── Dataset entries ──

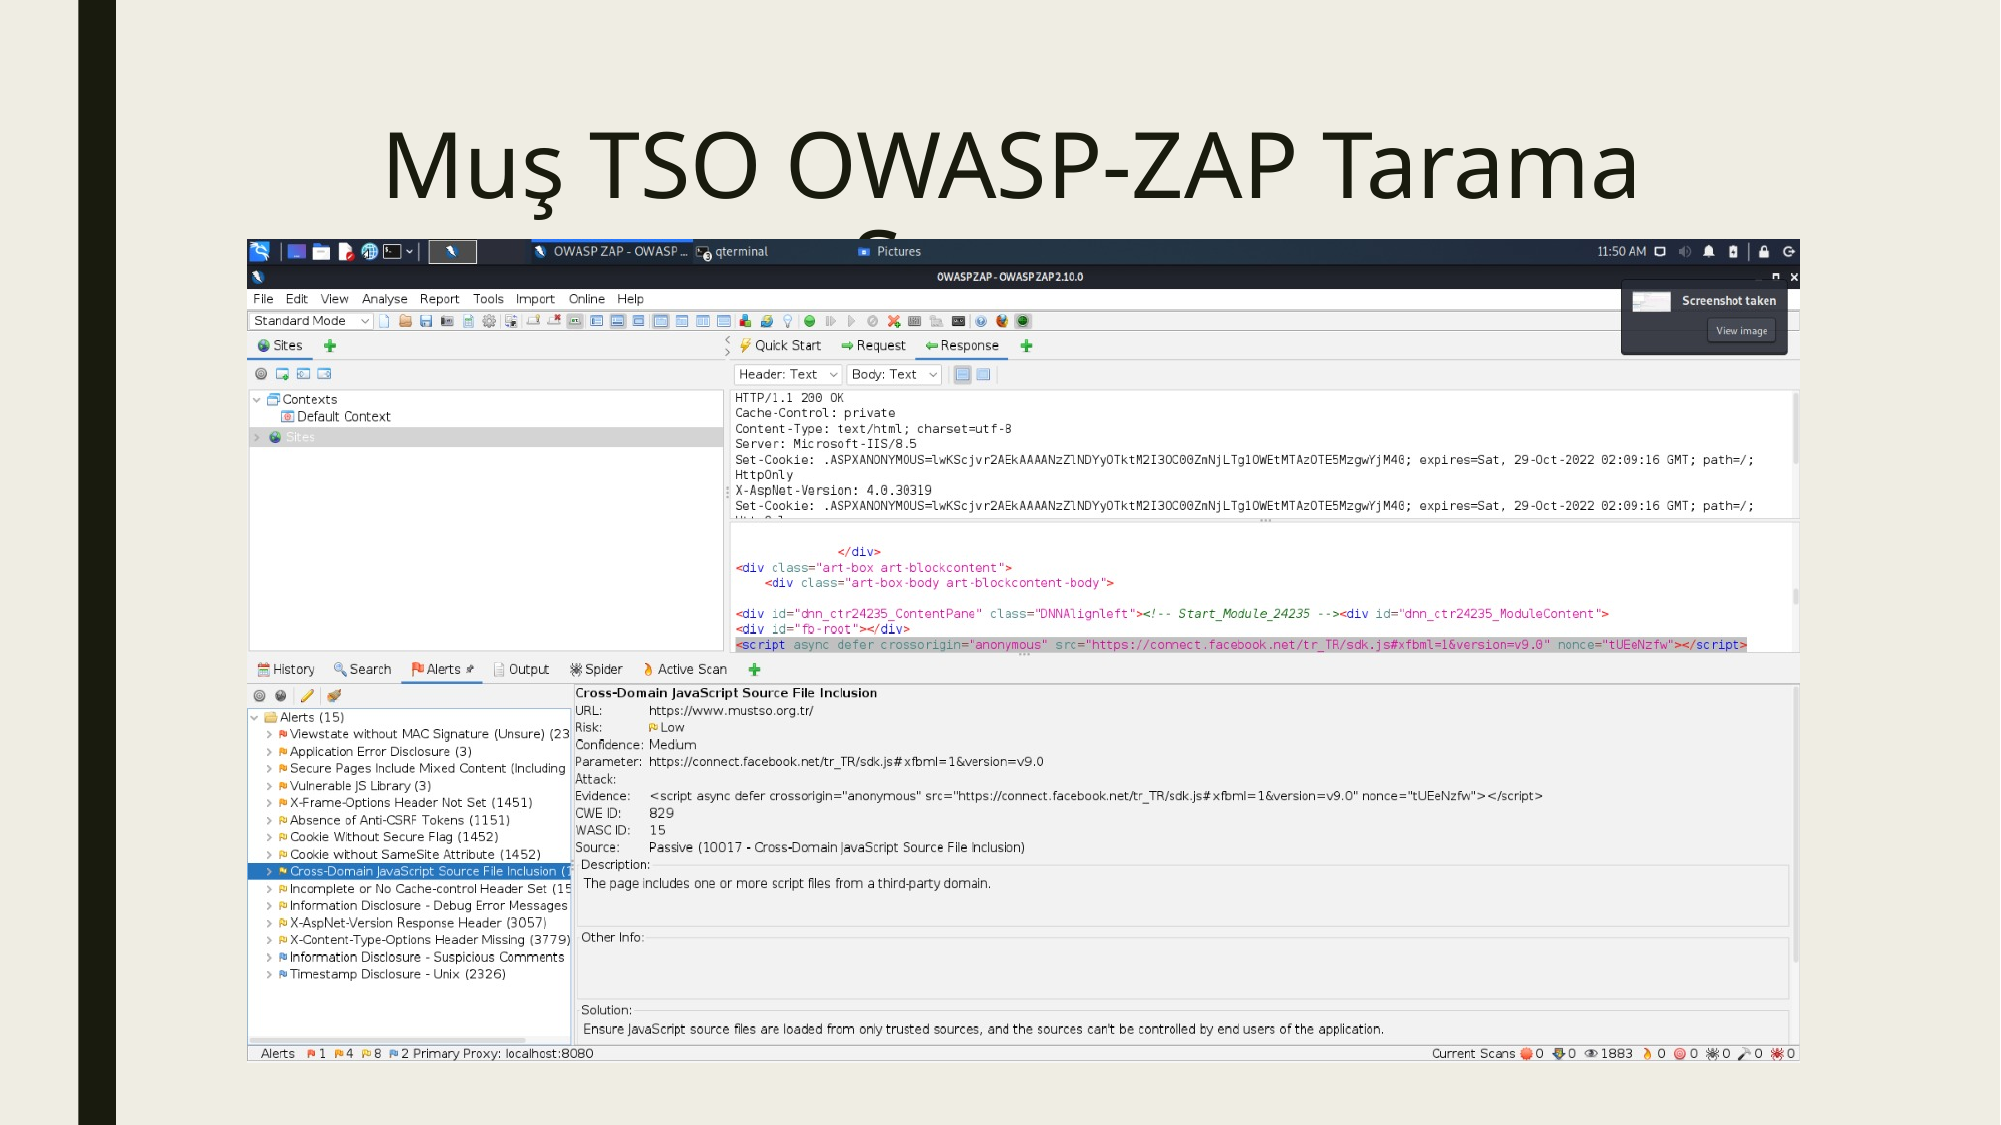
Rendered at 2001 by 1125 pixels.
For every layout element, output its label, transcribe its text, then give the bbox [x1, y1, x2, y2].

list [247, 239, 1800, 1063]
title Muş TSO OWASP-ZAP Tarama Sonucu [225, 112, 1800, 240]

───
── Dataset entries ──

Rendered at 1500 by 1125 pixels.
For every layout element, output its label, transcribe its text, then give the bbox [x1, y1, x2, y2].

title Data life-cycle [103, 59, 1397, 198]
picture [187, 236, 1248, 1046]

───

_Work instructions_
Only lines of the material that contain the word "Rendered" belong in the answer; copy each one.

_Response_
Rendered at 2001 by 1125 pixels.
Rendered at 1500 by 1125 pixels.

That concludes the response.